Illustration of our CNN-MIL for patient-level cancer prediction with a non-malignant patient and a malignant patient. Our CNN-MIL model can make more accurate patient-level prediction than \(\text {CNN}_{nodule}\) (ratings rescaled to [0,1]) by reassigning nodule malignancy probability (red boxes) from the nodule-level CNN model.

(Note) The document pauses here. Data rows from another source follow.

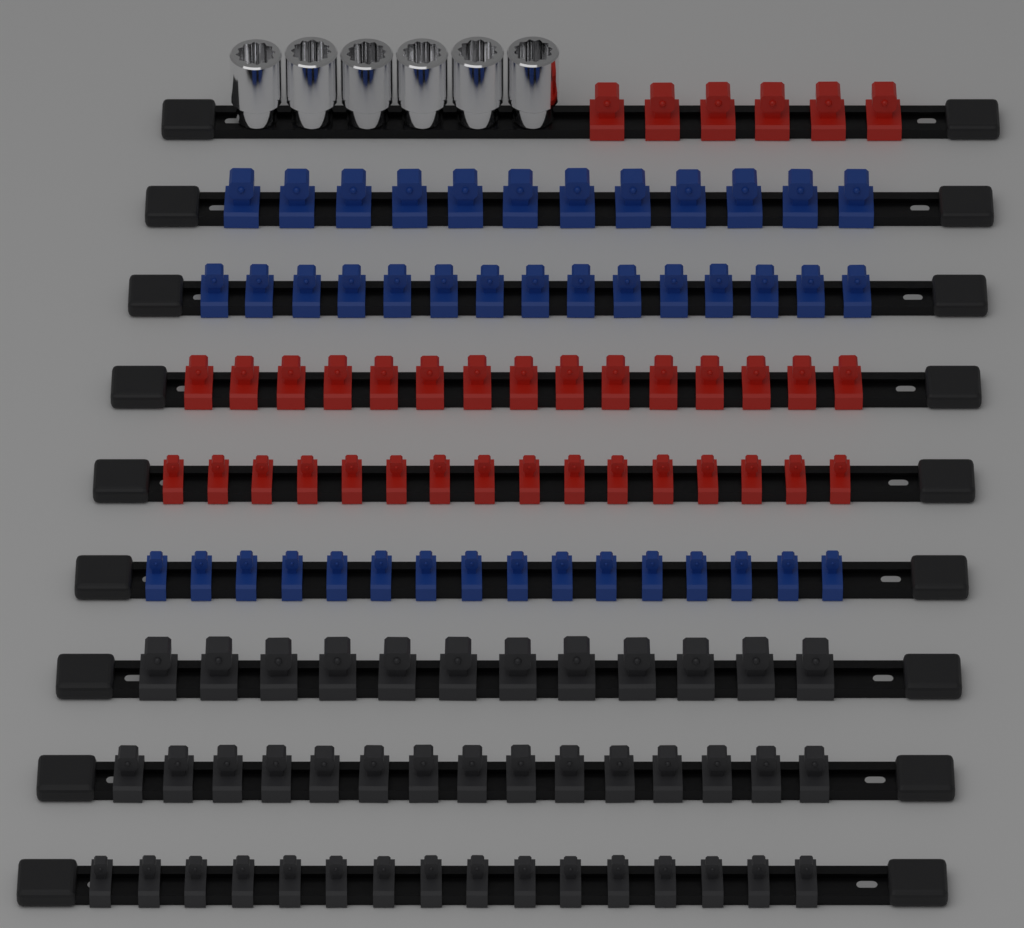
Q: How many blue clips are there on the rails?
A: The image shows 43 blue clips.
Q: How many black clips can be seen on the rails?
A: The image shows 43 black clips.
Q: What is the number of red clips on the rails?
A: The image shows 37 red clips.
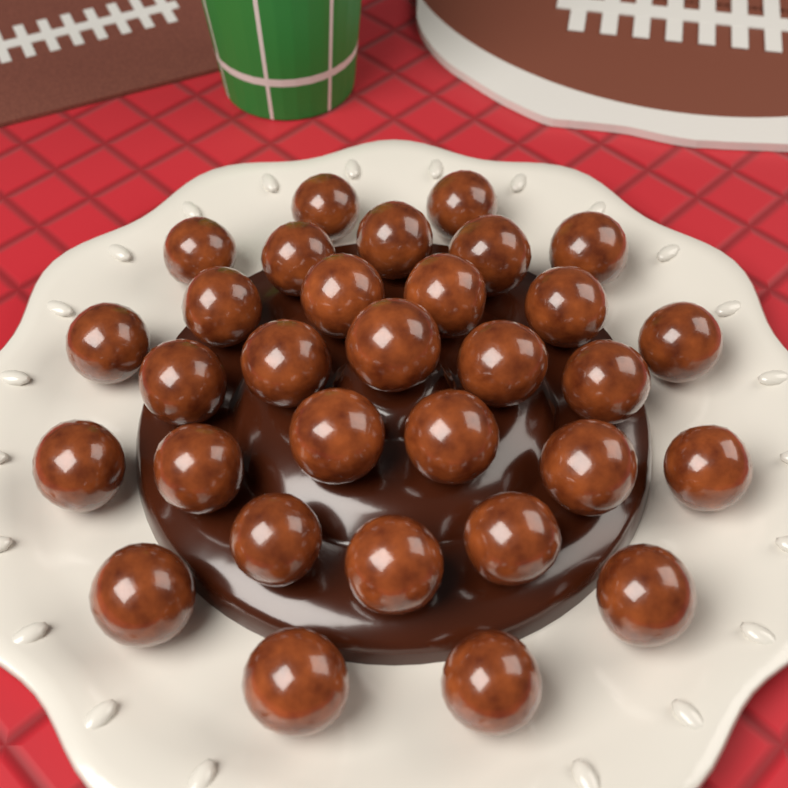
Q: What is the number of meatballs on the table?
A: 31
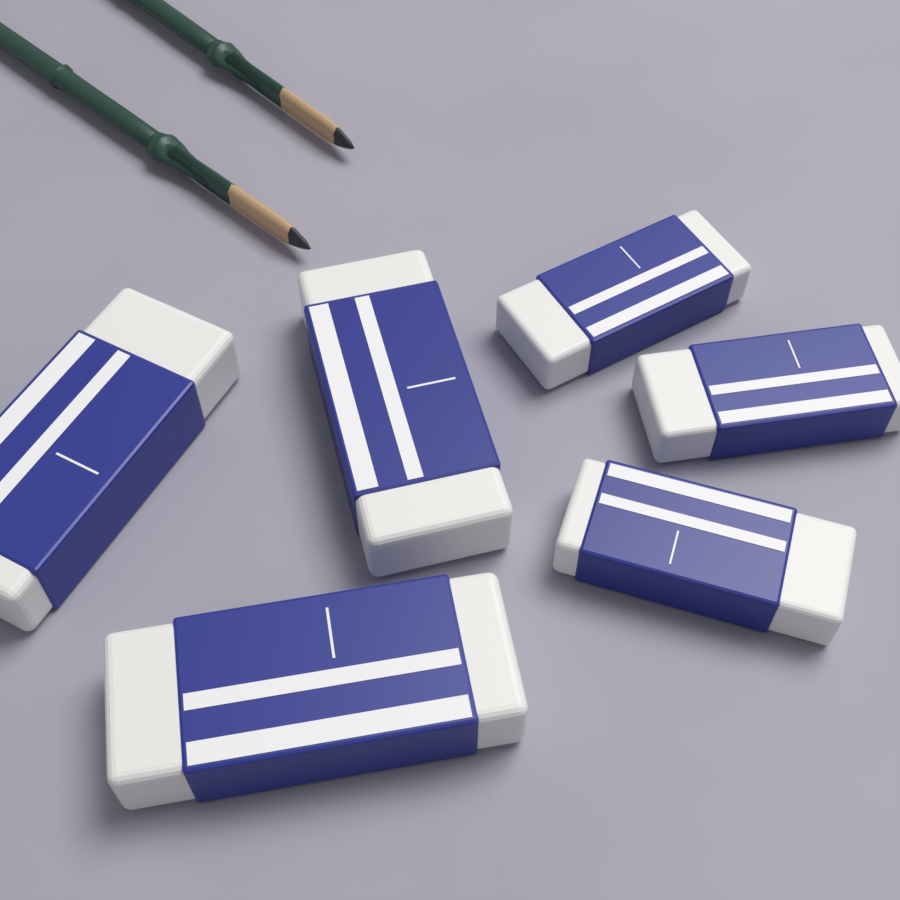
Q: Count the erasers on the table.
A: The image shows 6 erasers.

Overall, our purpose of this study is not to pursue precise diagnosis for malignancy classification on a single diagnostic CT set, rather, we sought to infer data-driven knowledge across different sets (with different diagnostic labels), which holds promise to reduce the pressing demand of truly diagnosed, labelled data that typically require invasive assessment of biopsy and lasting monitoring of cancer progressions. We developed the domain transfer model based on the fact that the DiscoverySet (with radiologist ratings) is relatively easy-accessed at early stage of diagnosis with ubiquitous CT screening (2272 defined nodules here). Meanwhile, it is not surprising that the DiagnosedSet (with definitive clinical labels) is much difficult to scale due to invasive biopsy testing and surgery for pathological verification with a controlled patient population (115 case here).

4 Conclusion

Multi-source data integration in medical imaging is a rising topic with growing volumes of imaging data. Developing causal inference among different sets would allow better understanding of imaging set-to-set relationships in computer-aided diagnosis, thus enabling alternative biomarkers for improved cancer diagnosis. In this paper, we demonstrate that the transfer learning model is able to learn transferable deep features for lung cancer malignancy prediction. The empirical evidence supports a feasibility that data-driven CNN is useful for leveraging multi-source CT data. In the future, we plan to expand to a large-scale, multi-model image sets to improve predictive diagnostic performance.